Enclosed you will find her medical records. I do believe she is disabled.

(Id. at 181.)

The ALJ found Dr. Quevillon’s opinion was entitled to minimal weight because he “did not include any objective findings to substantiate his opinion” and “substantial evidence contradicts this opinion.” (Id. at 36). After hearing from a vocational expert who opined that Forehand could return to her past relevant manual labor work, the ALJ denied benefits. The district court affirmed, and this appeal followed.

ANALYSIS

“We will affirm the ALJ’s findings if they are supported by substantial evidence on the record as a whole.” Cox v. Apfel, 160 F.3d 1203, 1206 (8th Cir. 1998). To assess the ALJ’s decision, we consider the evidence that both supports and detracts from it. Cantrell v. Apfel, 231 F.3d 1104, 1106 (8th Cir. 2000). Our court “should neither consider a claim de novo, nor abdicate its function to carefully analyze the entire record.” Hildebrand v. Barnhart, 302 F.3d 836, 838 (8th Cir. 2002) (quoting Wilcutts v. Apfel, 143 F.3d 1134, 1136 (8th Cir. 1998)).

-3- The issue before us is whether there is substantial evidence based on the whole record to support the ALJ’s conclusion that Forehand can do her past relevant work. The answer to this question turns on whether: 1) the ALJ properly discounted the opinion of Forehand’s treating physician, Dr. Quevillon; 2) the ALJ properly determined that Forehand does not suffer from significant mental impairments; and 3) Forehand’s testimony about the severity of her pain and physical limitations was credible. These matters further require us to consider whether the ten “clear and convincing reasons” for rejecting Forehand’s claimed limitations have support in the record.

In a letter attached to Forehand’s medical records, Dr. Quevillon stated his belief that Forehand–his patient for the better part of three years–was disabled. The primary reason given by the ALJ for disregarding Dr. Quevillon’s opinion was that Dr. Quevillon made a disability conclusion, “which is reserved to the Commissioner.” (Tr. at 36.) The ALJ also found the letter to be inconsistent with the opinion of Dr. Hester, gleaned from his single examination, that Forehand was capable of work activities. Our review of the record leads us to conclude that the ALJ improperly discounted the opinion of Dr. Quevillon.

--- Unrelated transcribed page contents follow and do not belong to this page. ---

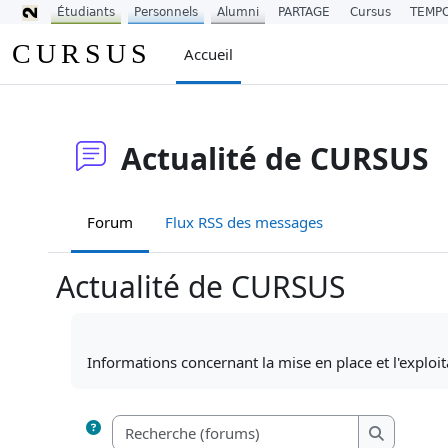
Étudiants
Personnels
Alumni
PARTAGE
Cursus
TEMP
Passer au contenu principal
CURSUS
Accueil
Actualité de CURSUS
Forum
Flux RSS des messages
Actualité de CURSUS
Conditions d’achèvement
Informations concernant la mise en place et l'exploi
Recherche (f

“A treating physician’s opinion is generally entitled to substantial weight, although it is not conclusive and must be supported by medically acceptable clinical or diagnostic data.” Kelley v. Callahan, 133 F.3d 583, 589 (8th Cir. 1998). In Cox v. Barnhart, 345 F.3d 606, 608 (8th Cir. 2003), the ALJ rejected an opinion letter from the claimant’s treating physician, finding it conclusory and an invasion upon the province of the Commissioner’s decision-making authority. We noted that if the letter “were the only available record from [the treating physician], the ALJ would have been correct in giving it little weight due to its conclusory nature.” Id. at 609. As here, however, that was not the case: the letter was only part of a larger record that fully supported the opinion of the claimant’s treating doctor. Id. Just as the claimant in Cox had established a history of treatment for fibromyalgia supported by

-4- her medical record, so, too, has Forehand; beginning in the early 1990's, she saw a number of doctors complaining of symptoms consistent with her allegations of limitation.

In 1993, Dr. Jerry Nash treated Forehand for her complaints of pain and numbness. He suggested that she may be suffering from carpal tunnel syndrome, but was “concerned about other potential causes,” including fibromyalgia. (Tr. at 158.) Dr. Randy D.